In recent years, it has become clear that it will be difficult or impossible to develop deterministic forecasts of convective activity on the time and space scales required by decision makers such as air traffic managers. Current capabilities in forecasting convection generally are based on extrapolation techniques in the very short term (0-2 hours) and numerical model predictions in the longer term (2-12 hours). However, even in the very short term, uncertainties associated with initiation, growth, decay, and movement of storms and storm systems are very difficult to capture or anticipate with precision. Thus, these forecasts are an ideal candidate for probabilistic forecasts in which the uncertainty associated with the development and movement of the systems can be captured and expressed directly, and much effort is currently being focused in this direction.

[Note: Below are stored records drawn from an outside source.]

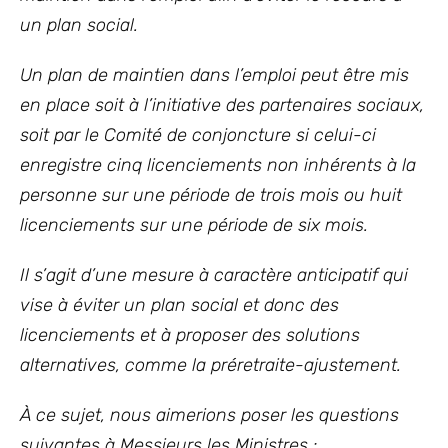
un plan social.
Un plan de maintien dans l’emploi peut être mis
en place soit à l’initiative des partenaires sociaux,
soit par le Comité de conjoncture si celui-ci
enregistre cinq licenciements non inhérents à la
personne sur une période de trois mois ou huit
licenciements sur une période de six mois.
Il s’agit d’une mesure à caractère anticipatif qui
vise à éviter un plan social et donc des
licenciements et à proposer des solutions
alternatives, comme la préretraite-ajustement.
À ce sujet, nous aimerions poser les questions
suivantes à Messieurs les Ministres :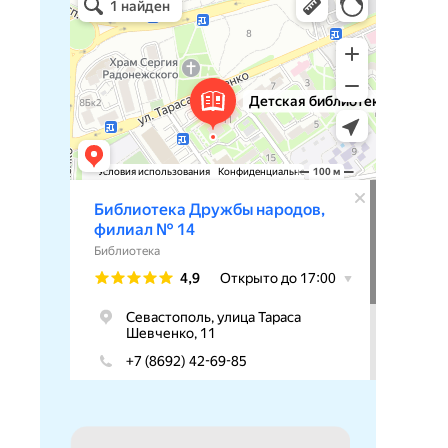
Библиотека в Севастополе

But how should a probabilistic forecast of convection be formulated? How should it be interpreted? And how should it be evaluated? These issues are of critical concern as we head down the road toward spatial probabilistic forecasts of a variety of phenomena. One approach is to equate the probability values to an expected coverage in the region of a grid point. Then temporal and spatial scaling issues associated with the forecasts can be taken into account directly by adjusting the size of the area of interest for computing coverage. Another approach might involve developing an ensemble of possible scenarios characterizing future convective activity that can be evaluated to determine the probabilities of occurrence of particular types of scenarios.

These issues are considered in this paper, with particular attention to the national scale convective forecasts produced by the National Convective Weather Forecast (NCWF). Experimental probabilistic forecasts produced by the NCWF are evaluated to help understand the appropriate interpretation of these forecasts as well as to determine how well the forecasts perform at different spatial and temporal scales.